Mots clés : Cancer de la prostate, Épidémiologie, prostatectomie radicale, registres de population
Auteurs : SOULIE M, GROSCLAUDE P, VILLERS A, MENEGOZ F, SCHAFFER P, MACE-LESEC'H J, MOLINIER L, SAUVAGE-MACHELARD M, GRAND A
Référence : Prog Urol, 2001, 11, 49-55
Objectif:La description de la pratique de la prostatectomie radicale (PR) dans la population générale en France n'a jamais été rapportée. L'objectif de ce travail a été d'analyser la pratique de la PR en France, les déterminants et les variations géographiques à partir de l'enquête CCAFU-Francim sur le cancer de la prostate (Ca P) dont le diagnostic a été fait en 1995. Matériel et Méthode : 175 PR ont été réalisées dans l'échantillon des 798 patients tirés au sort sur les cas de Ca P recensés en 1995 par quatre Registres de cancer (Bas-Rhin, Calvados, Isère et Tarn). L'analyse a porté sur les caractéristiques des tumeurs, les moyens diagnostiques et les résultats histopathologiques. Une analyse multivariée par régression logistique tenant compte de l'âge, du PSA et du stade clinique a étudié les variations entre départements et secteurs d'activité des urologues (privé ou public). Résultats:L'âge moyen des patients au moment du diagnostic était de 65,3 ans (46-76). Le PSA médian était de 18,3 ng/ml (1-184). Le diagnostic a été fait par biopsies (91%) qui étaient systématisées dans 74% ou par résection endoscopique (7%). Le stade clinique était classé T1 (22,3%), T2 (64%), T3 (8,6%), N+ (0,6%) et inconnu (4,5%).

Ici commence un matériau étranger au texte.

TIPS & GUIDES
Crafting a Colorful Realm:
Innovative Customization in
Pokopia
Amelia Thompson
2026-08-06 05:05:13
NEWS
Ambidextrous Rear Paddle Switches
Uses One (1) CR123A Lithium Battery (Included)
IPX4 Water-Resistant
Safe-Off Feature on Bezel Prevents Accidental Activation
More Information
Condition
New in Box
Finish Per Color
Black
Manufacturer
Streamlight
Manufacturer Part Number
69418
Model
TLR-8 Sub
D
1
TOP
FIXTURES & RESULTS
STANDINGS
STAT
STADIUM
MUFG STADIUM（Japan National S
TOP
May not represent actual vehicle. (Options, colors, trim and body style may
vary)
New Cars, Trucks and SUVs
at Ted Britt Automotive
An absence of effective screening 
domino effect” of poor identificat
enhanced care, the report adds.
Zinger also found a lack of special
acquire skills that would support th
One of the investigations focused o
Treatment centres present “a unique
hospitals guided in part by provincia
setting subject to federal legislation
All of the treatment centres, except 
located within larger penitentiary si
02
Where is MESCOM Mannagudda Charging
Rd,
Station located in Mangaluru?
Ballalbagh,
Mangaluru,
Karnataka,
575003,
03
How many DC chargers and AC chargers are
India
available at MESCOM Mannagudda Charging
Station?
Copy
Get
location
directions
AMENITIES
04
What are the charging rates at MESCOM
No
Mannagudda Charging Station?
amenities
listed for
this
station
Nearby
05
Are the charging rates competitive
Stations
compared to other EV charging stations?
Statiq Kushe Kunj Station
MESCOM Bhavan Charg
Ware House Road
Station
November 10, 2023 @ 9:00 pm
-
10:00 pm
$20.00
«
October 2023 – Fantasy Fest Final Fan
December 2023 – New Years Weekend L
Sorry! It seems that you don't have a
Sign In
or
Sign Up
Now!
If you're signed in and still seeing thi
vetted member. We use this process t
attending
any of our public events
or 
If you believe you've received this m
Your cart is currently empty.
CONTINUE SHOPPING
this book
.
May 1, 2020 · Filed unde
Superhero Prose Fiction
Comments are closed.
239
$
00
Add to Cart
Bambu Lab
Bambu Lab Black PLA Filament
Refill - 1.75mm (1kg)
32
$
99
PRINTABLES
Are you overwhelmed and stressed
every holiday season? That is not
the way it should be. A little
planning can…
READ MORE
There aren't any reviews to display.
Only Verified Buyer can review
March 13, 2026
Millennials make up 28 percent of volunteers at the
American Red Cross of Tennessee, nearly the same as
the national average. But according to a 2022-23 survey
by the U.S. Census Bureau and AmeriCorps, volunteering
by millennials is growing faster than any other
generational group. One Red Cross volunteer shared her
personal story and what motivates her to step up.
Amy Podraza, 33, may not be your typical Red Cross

Le stade pathologique était pT2 N0 (46,3%), pT3 N0 (40%), pT4 N0 (1,7% ), pTx N+ (8,6%) et inconnu (3,4%). Un traitement adjuvant (radiothérapie 13,7%, hormonothérapie 13,7% ou les deux 3%) a été réalisé chez 54 patients (31%). L'analyse multivariée a montré que la probabilité ajustée d'avoir une PR était 3 fois supérieure dans un département par rapport aux autres et 2,6 fois supérieure dans le secteur privé. Conclusion:Cette étude portant sur la pratique de la PR dans la population générale montre une concordance avec les recommandations de 1995. Toutefois, elle montre des variations de pratique selon les régions et le secteur d'activité témoignant de phénomènes d'écoles et de culture médicale différents dans un même pays.